Noooooo....good way to poison yourself, take dehydrated foods or take jerky....you can always rehydrate with water and make a big batch of hot soup....macaroni, rice, jars of flour, beans, etc. would work for you....pancake mix you just add water to and make pancakes...leave it in glass jars....teas, coffee would be fine if they froze....


----------



## fireweed farm (Dec 31, 2010)

Thanks, that was my fear, but hoped things like pasta sauce wouldn't be an issue. 
Looks like my ice fishing skills need to improve ASAP.


----------



## just_sawing (Jan 15, 2006)

An Old freezer may will help if the temp gets above freezing. That does not mean Above outside but inside. If you have a window that does not have to be boarded up for predators and has sun shine you can place the old freezer in the sun shine cover it with a black tarp and store your cans there. No you don't plug it in. 
The other thing is same idea but you place a solar panel out side and put a 15W bulb in the freezer. The bulb doesn't do much but will keep stuff from freezing by warming them during the day. There is a little circuitry to do if you are in the more moderate climates to keep stuff from too hot.


----------



## o&itw (Dec 19, 2008)

If it doesn't get down too cold, your can goods will last. If they freeze, the cans will be bulged out at the ends. They would still be safe as long as they don't split open some place. If they do split open, you might have a mess in your cupboard, but the contents will smell rotten. The big problem with can goods is botulism which is an anaerobic bacteria, that is, it only grows wher there is no oxygen. That is only caused by bad canning. if the can splits, and the contents go bad, you will be able to smell or taste it like anything else that is rotten.

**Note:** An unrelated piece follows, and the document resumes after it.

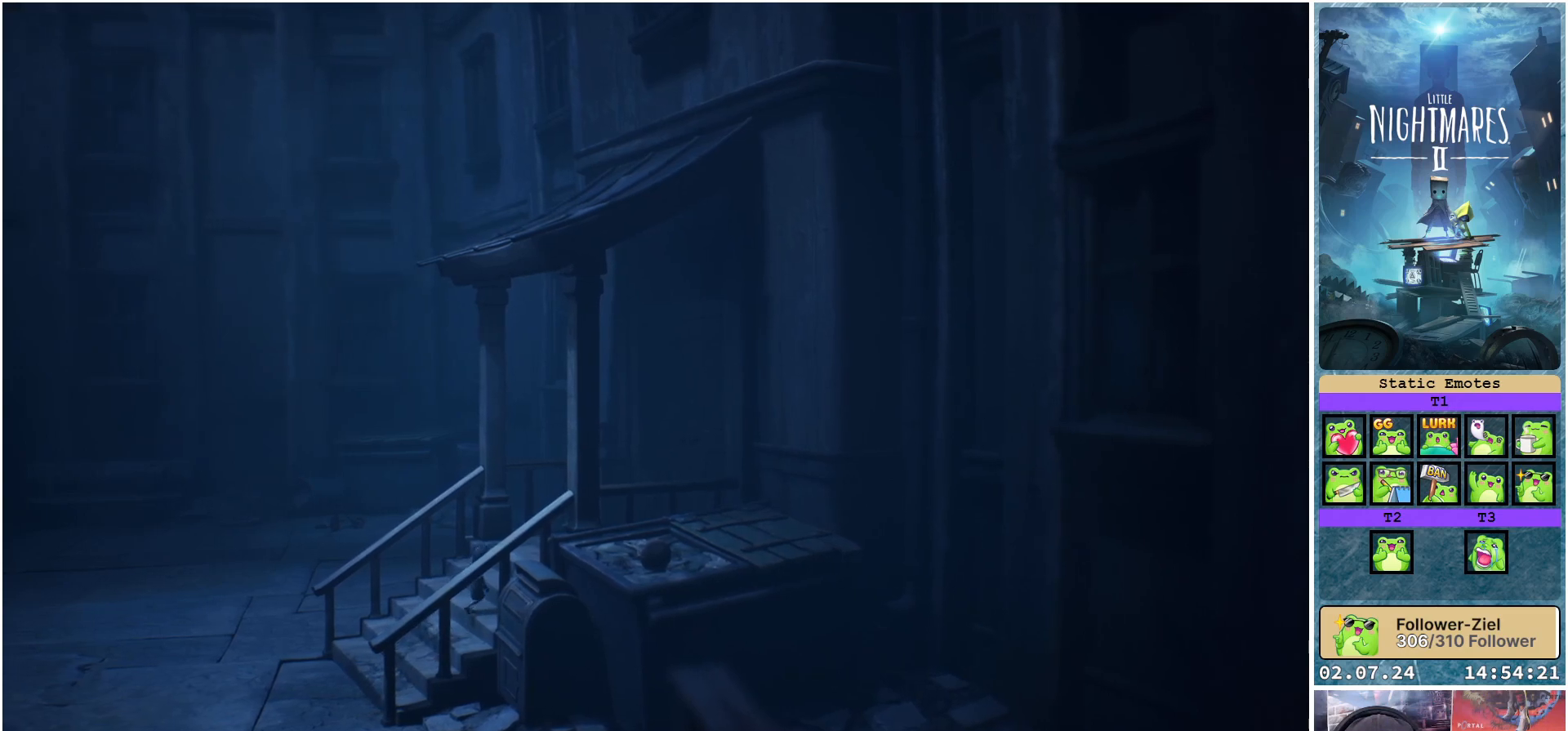
{"buttons": [], "left_stick": "down", "right_stick": "center", "events": [[17, "left_stick", "down"], [67, "A", "up"], [300, "R1", "up"]]}
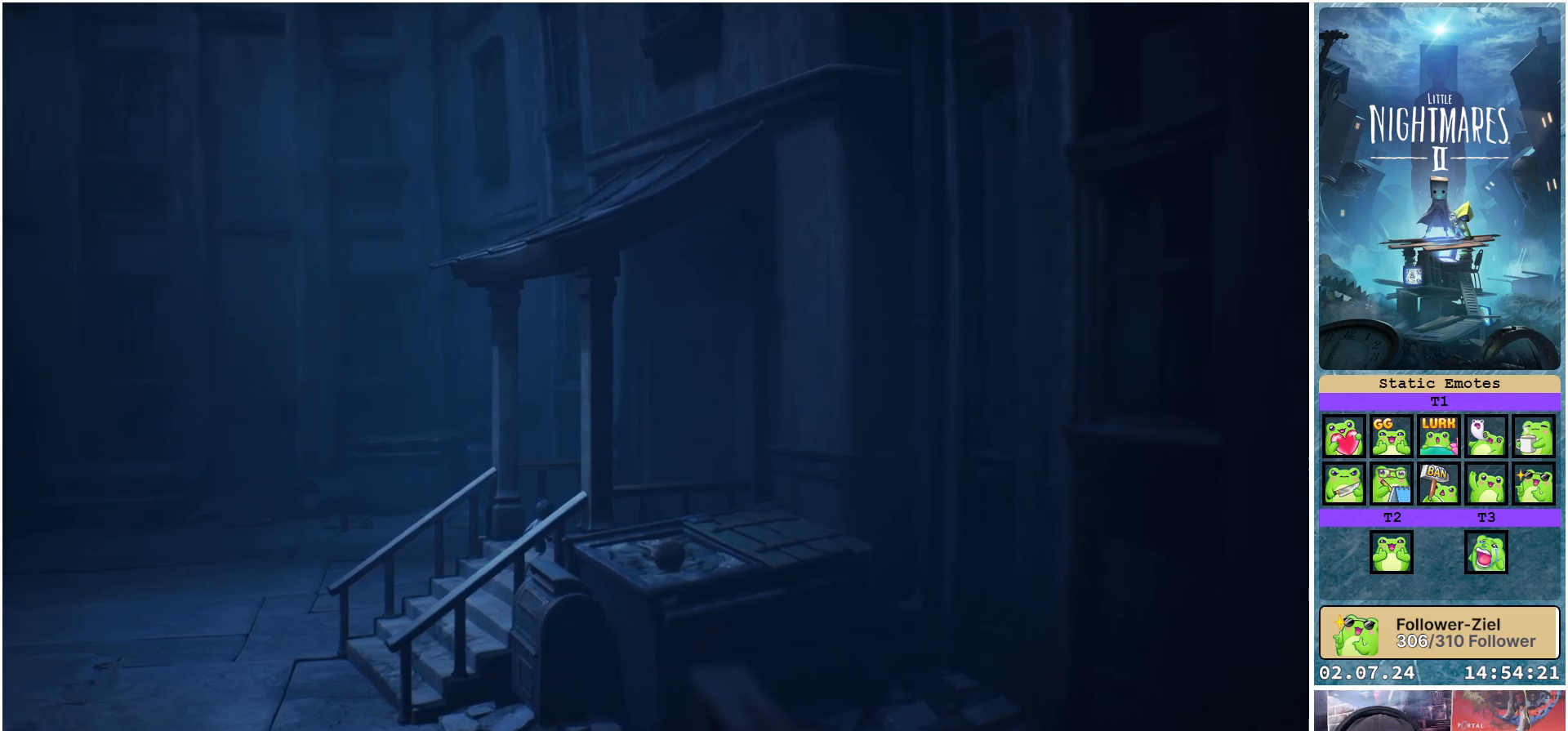
{"buttons": [], "left_stick": "down", "right_stick": "center", "events": []}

The advice, above, from "good sawing" is good too (I couldn't get the "like" button to work)


----------



## Rick (May 10, 2002)

Picnic coolers, covered wlth blankets , sleeping bags , comforters.

Thermometer with minimum reading kept in memory.


----------



## farmgal (Nov 12, 2005)

No, dont do it. They will just be mush in the can anyways. whats the sense? Bring dry beans, rice, dehydrated veggies, pasta, quinoa, boxed dry meals like hamburger helpers etc. Seasoning to make them taste good. Otherwise bring food when you go.


----------



## wy_white_wolf (Oct 14, 2004)

Beans, corn, peas, etc. will turn to mush. 

WWW


----------



## CurtisWilliams (Mar 14, 2005)

NO! NO! NO! 

As the liquid freezes it will expand. Potentially breaking the seal. Then, as it thaws, it will draw in contaminants from the outside. And the can contracts, with the introduced contaminants, it will reseal its self. Perfect conditions for botulism.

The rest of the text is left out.